DELSOL Advocaten helps the CNJE

The company DELSOL Avocats announced last August to support and advise the CNJE in this situation to protect the Junior-Enterprise brand and its status. According to the company DELSOL Avocats, the requalification of Junior-Enterprises as an employer would be the opposite of the educational vocation of the missions carried out by students in Junior-Enterprises. It would also entail other obligations that would create problems in the current operation of Junior-Enterprises, such as the withholding tax that only relates to salaries. However, the speakers in Junior-Enterprise receive fees, which have never been questioned. This requalification would also limit the freedom of organization and management of their time available to the speakers during their missions.

Contributions such as those for accidents at work should be paid, but they only make sense for an employer who insures his employee. The disciplinary power that exists in a traditional company would be legitimate, while today it is not possible to invoke it in Junior-Enterprise.

For example, according to the office, the conditions to recognize the students as subordinate employees of the Junior-Enterprise or to enter into an employment relationship are not met.

Go through the law to clarify the status of Junior-Enterprises

The CNJE, with the help of the DELSOL Avocats company, contacted ACOSS and UNEDIC (National Interprofessional Trade Union for Employment in Industry and Trade) to inform them of these difficulties, which have not been without success so far. It is therefore urgent today to establish the status of Junior-Enterprises in a legal text and to define the contributions that affect them.

The CNJE has therefore decided, with the support of the law firm, to approach the ministers in charge of the file and the parliamentarians with a view to discussing in Parliament the bill on the financing of social security (PLFSS) that is planned for 2023. The aim is to enact into law the ministerial letters and decrees on which the deviating regulation for Junior-Enterprises is based by giving a definition in a text that must arise from the social security code.

Maître Camille Rousset, partner, co-head of the “Labour Law – Social Protection” department and mediator at DELSOL Advocaten, has been tasked with drafting an amendment to be presented to ministers and parliamentarians at the end of 2022.

The commitment of Junior-Enterprises

The entire Junior-Enterprises movement in France met on Tuesday, September 6, on the occasion of an Extraordinary General Assembly of Presidents to discuss the emergency strategy put in place by the CNJE, together with the DELSOL Lawyers cabinet and its Strategic Guidance Committee.

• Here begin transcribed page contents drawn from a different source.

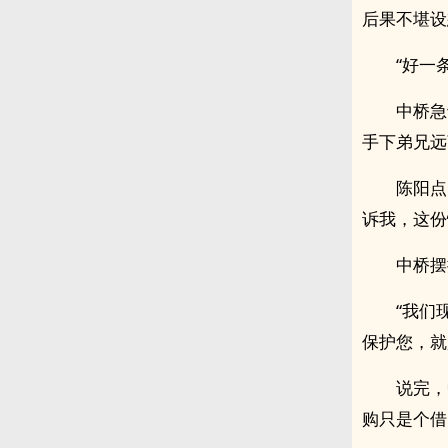
后果不堪设
“好一
中桥急
手下弟兄远
陈阳点
诉我，这份
中桥摆
“我们
保护您，就
说完，
购只是个借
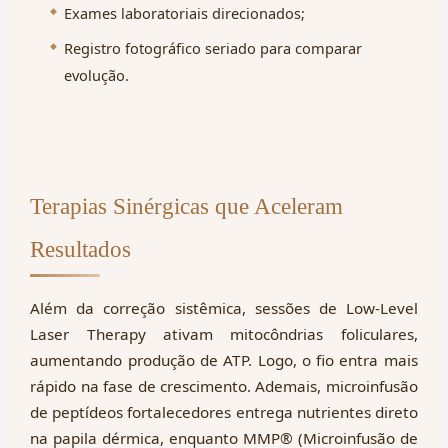
Exames laboratoriais direcionados;
Registro fotográfico seriado para comparar
evolução.
Terapias Sinérgicas que Aceleram
Resultados
Além da correção sistêmica, sessões de Low-Level
Laser Therapy ativam mitocôndrias foliculares,
aumentando produção de ATP. Logo, o fio entra mais
rápido na fase de crescimento. Ademais, microinfusão
de peptídeos fortalecedores entrega nutrientes direto
na papila dérmica, enquanto MMP® (Microinfusão de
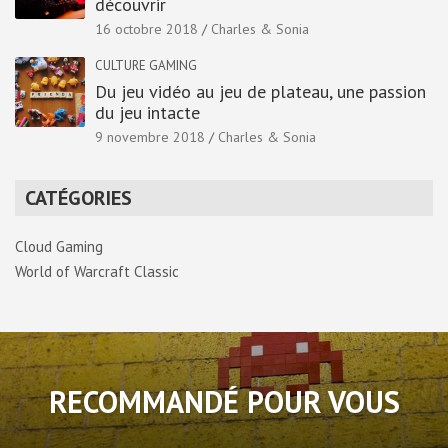
découvrir
16 octobre 2018
Charles & Sonia
CULTURE GAMING
Du jeu vidéo au jeu de plateau, une passion
du jeu intacte
9 novembre 2018
Charles & Sonia
CATÉGORIES
Cloud Gaming
World of Warcraft Classic
RECOMMANDÉ POUR VOUS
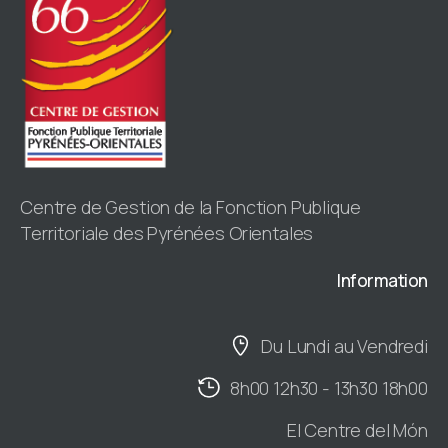
Centre de Gestion de la Fonction Publique
Territoriale des Pyrénées Orientales
Information
Du Lundi au Vendredi
8h00 12h30 - 13h30 18h00
El Centre del Món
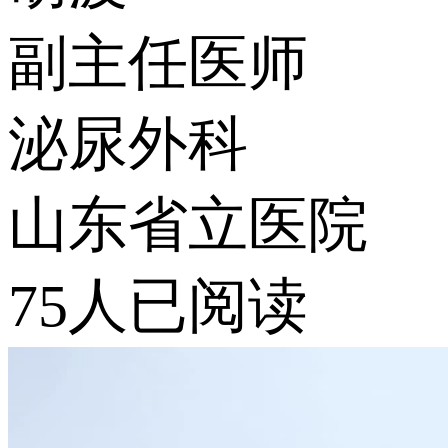
副主任医师
泌尿外科
山东省立医院
75人已阅读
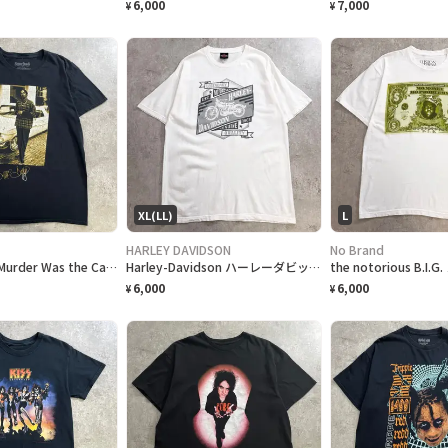
6,000
7,000
¥
¥
XL(LL)
L
HARLEY DAVIDSON
No Brand
Snoop Dogg Murder Was the Case スヌープドッグ フォトプリントT ラップTシャツ メンズL 古着 映画 アーティスト ヒップホップ HIPHOP 黒
Harley-Davidson ハーレーダビッドソン ロゴプリントTシャツ メンズXL 古着 2020 アメカジ バイク モーターサイクル バックプリント 白色
6,000
6,000
¥
¥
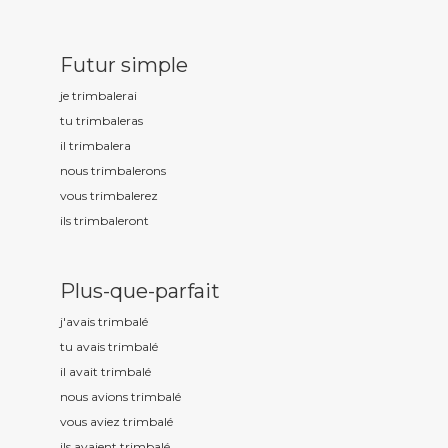
Futur simple
je trimbal
erai
tu trimbal
eras
il trimbal
era
nous trimbal
erons
vous trimbal
erez
ils trimbal
eront
Plus-que-parfait
j'avais trimbal
é
tu avais trimbal
é
il avait trimbal
é
nous avions trimbal
é
vous aviez trimbal
é
ils avaient trimbal
é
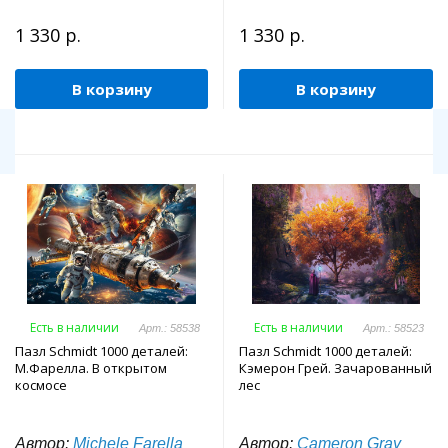
1 330 р.
1 330 р.
В корзину
В корзину
Есть в наличии
Есть в наличии
Арт.: 58538
Арт.: 58523
Пазл Schmidt 1000 деталей:
Пазл Schmidt 1000 деталей:
М.Фарелла. В открытом
Кэмерон Грей. Зачарованный
космосе
лес
Автор:
Michele Farella
Автор:
Cameron Gray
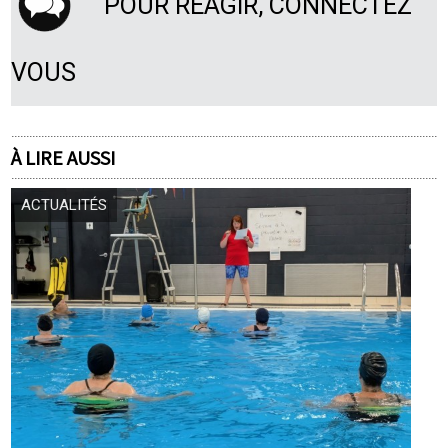
POUR RÉAGIR, CONNECTEZ
VOUS
À LIRE AUSSI
ACTUALITÉS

For each of the structures, the following steps have been determined that are necessary to protect the Junior-Entreprise brand. According to Yanis GannounicPresident of the CNJE, and Marie Trüb, Vice-President, mainly concerns:

– solve the problem and protect the Junior-Enterprises;

– simplification of the Junior-Enterprise model;

– introducing the Junior-Enterprise concept to customers.

As Yanis announced when he took office last July: The first project (of his mandate) is to clarify the status of Junior-Enterprises. It seems that all the Junior Entrepreneurs of France are working with him to clarify their situation and ensure the sustainability of this movement, which has been going on for 55 years.